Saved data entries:
_ _ _ _ _ _ _
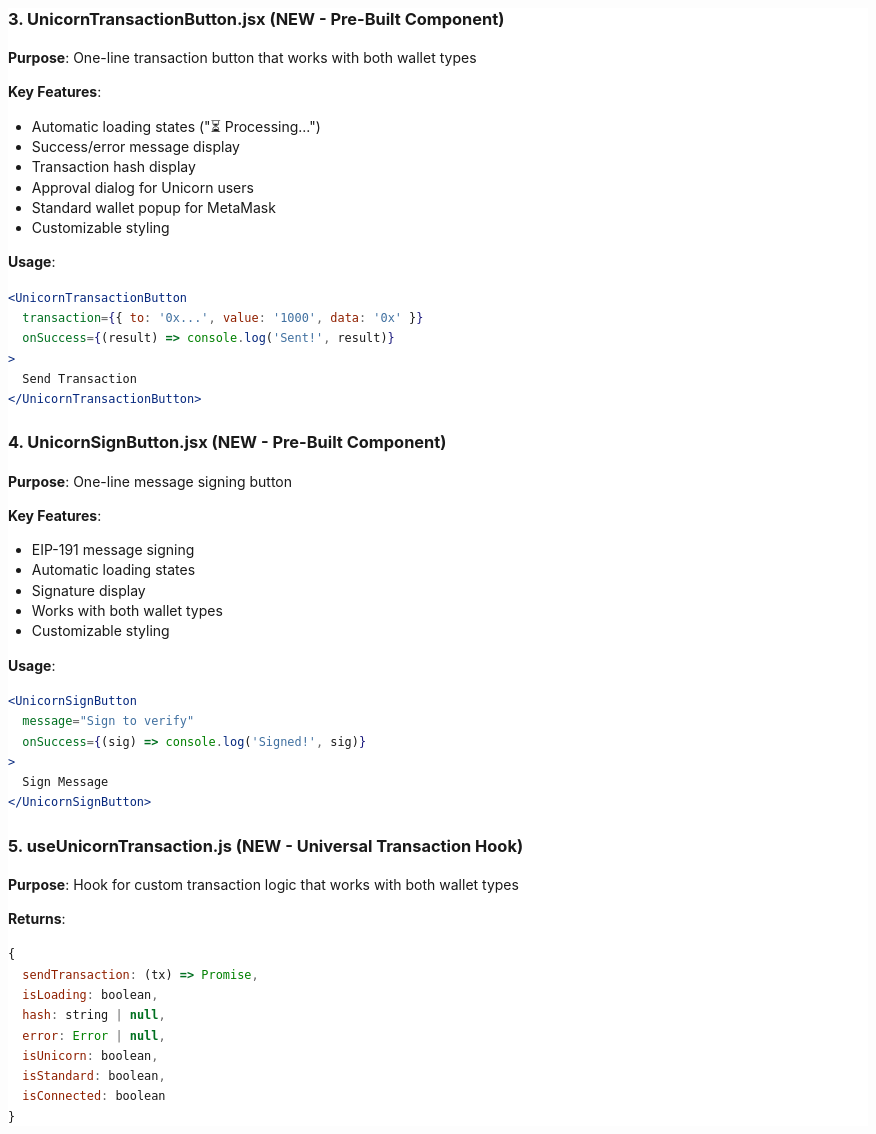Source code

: ### 3. **UnicornTransactionButton.jsx** (NEW - Pre-Built Component)
**Purpose**: One-line transaction button that works with both wallet types

**Key Features**:
- Automatic loading states ("⏳ Processing...")
- Success/error message display
- Transaction hash display
- Approval dialog for Unicorn users
- Standard wallet popup for MetaMask
- Customizable styling

**Usage**:
```jsx
<UnicornTransactionButton
  transaction={{ to: '0x...', value: '1000', data: '0x' }}
  onSuccess={(result) => console.log('Sent!', result)}
>
  Send Transaction
</UnicornTransactionButton>
```

### 4. **UnicornSignButton.jsx** (NEW - Pre-Built Component)
**Purpose**: One-line message signing button

**Key Features**:
- EIP-191 message signing
- Automatic loading states
- Signature display
- Works with both wallet types
- Customizable styling

**Usage**:
```jsx
<UnicornSignButton
  message="Sign to verify"
  onSuccess={(sig) => console.log('Signed!', sig)}
>
  Sign Message
</UnicornSignButton>
```

### 5. **useUnicornTransaction.js** (NEW - Universal Transaction Hook)
**Purpose**: Hook for custom transaction logic that works with both wallet types

**Returns**:
```javascript
{
  sendTransaction: (tx) => Promise,
  isLoading: boolean,
  hash: string | null,
  error: Error | null,
  isUnicorn: boolean,
  isStandard: boolean,
  isConnected: boolean
}
```
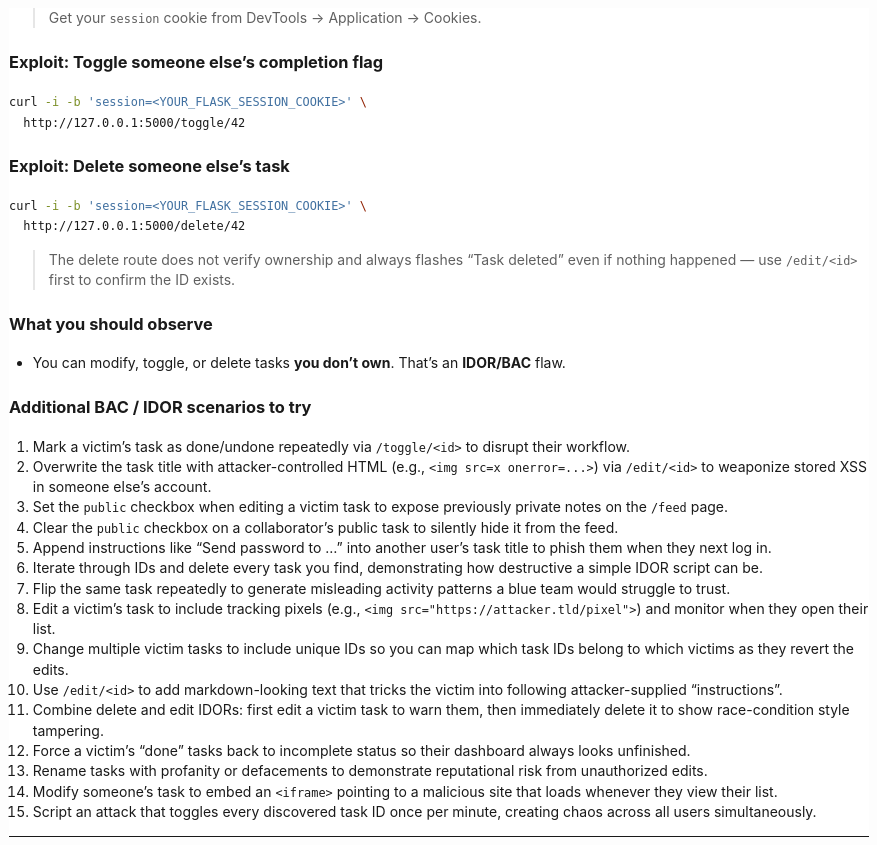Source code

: > Get your `session` cookie from DevTools → Application → Cookies.

### Exploit: Toggle someone else’s completion flag

```bash
curl -i -b 'session=<YOUR_FLASK_SESSION_COOKIE>' \
  http://127.0.0.1:5000/toggle/42
```

### Exploit: Delete someone else’s task

```bash
curl -i -b 'session=<YOUR_FLASK_SESSION_COOKIE>' \
  http://127.0.0.1:5000/delete/42
```

> The delete route does not verify ownership and always flashes “Task deleted” even if nothing happened — use `/edit/<id>` first to confirm the ID exists.

### What you should observe

* You can modify, toggle, or delete tasks **you don’t own**. That’s an **IDOR/BAC** flaw.

### Additional BAC / IDOR scenarios to try

1. Mark a victim’s task as done/undone repeatedly via `/toggle/<id>` to disrupt their workflow.
2. Overwrite the task title with attacker-controlled HTML (e.g., `<img src=x onerror=...>`) via `/edit/<id>` to weaponize stored XSS in someone else’s account.
3. Set the `public` checkbox when editing a victim task to expose previously private notes on the `/feed` page.
4. Clear the `public` checkbox on a collaborator’s public task to silently hide it from the feed.
5. Append instructions like “Send password to …” into another user’s task title to phish them when they next log in.
6. Iterate through IDs and delete every task you find, demonstrating how destructive a simple IDOR script can be.
7. Flip the same task repeatedly to generate misleading activity patterns a blue team would struggle to trust.
8. Edit a victim’s task to include tracking pixels (e.g., `<img src="https://attacker.tld/pixel">`) and monitor when they open their list.
9. Change multiple victim tasks to include unique IDs so you can map which task IDs belong to which victims as they revert the edits.
10. Use `/edit/<id>` to add markdown-looking text that tricks the victim into following attacker-supplied “instructions”.
11. Combine delete and edit IDORs: first edit a victim task to warn them, then immediately delete it to show race-condition style tampering.
12. Force a victim’s “done” tasks back to incomplete status so their dashboard always looks unfinished.
13. Rename tasks with profanity or defacements to demonstrate reputational risk from unauthorized edits.
14. Modify someone’s task to embed an `<iframe>` pointing to a malicious site that loads whenever they view their list.
15. Script an attack that toggles every discovered task ID once per minute, creating chaos across all users simultaneously.

---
_ _ _ _ _ _ _
Goal of the exercise: Taking the entries above, write out exactly each line from the one holding "2. Overwrite the" to the one holding "checkbox when editing", both included, and stop there.

Task result:
2. Overwrite the task title with attacker-controlled HTML (e.g., `<img src=x onerror=...>`) via `/edit/<id>` to weaponize stored XSS in someone else’s account.
3. Set the `public` checkbox when editing a victim task to expose previously private notes on the `/feed` page.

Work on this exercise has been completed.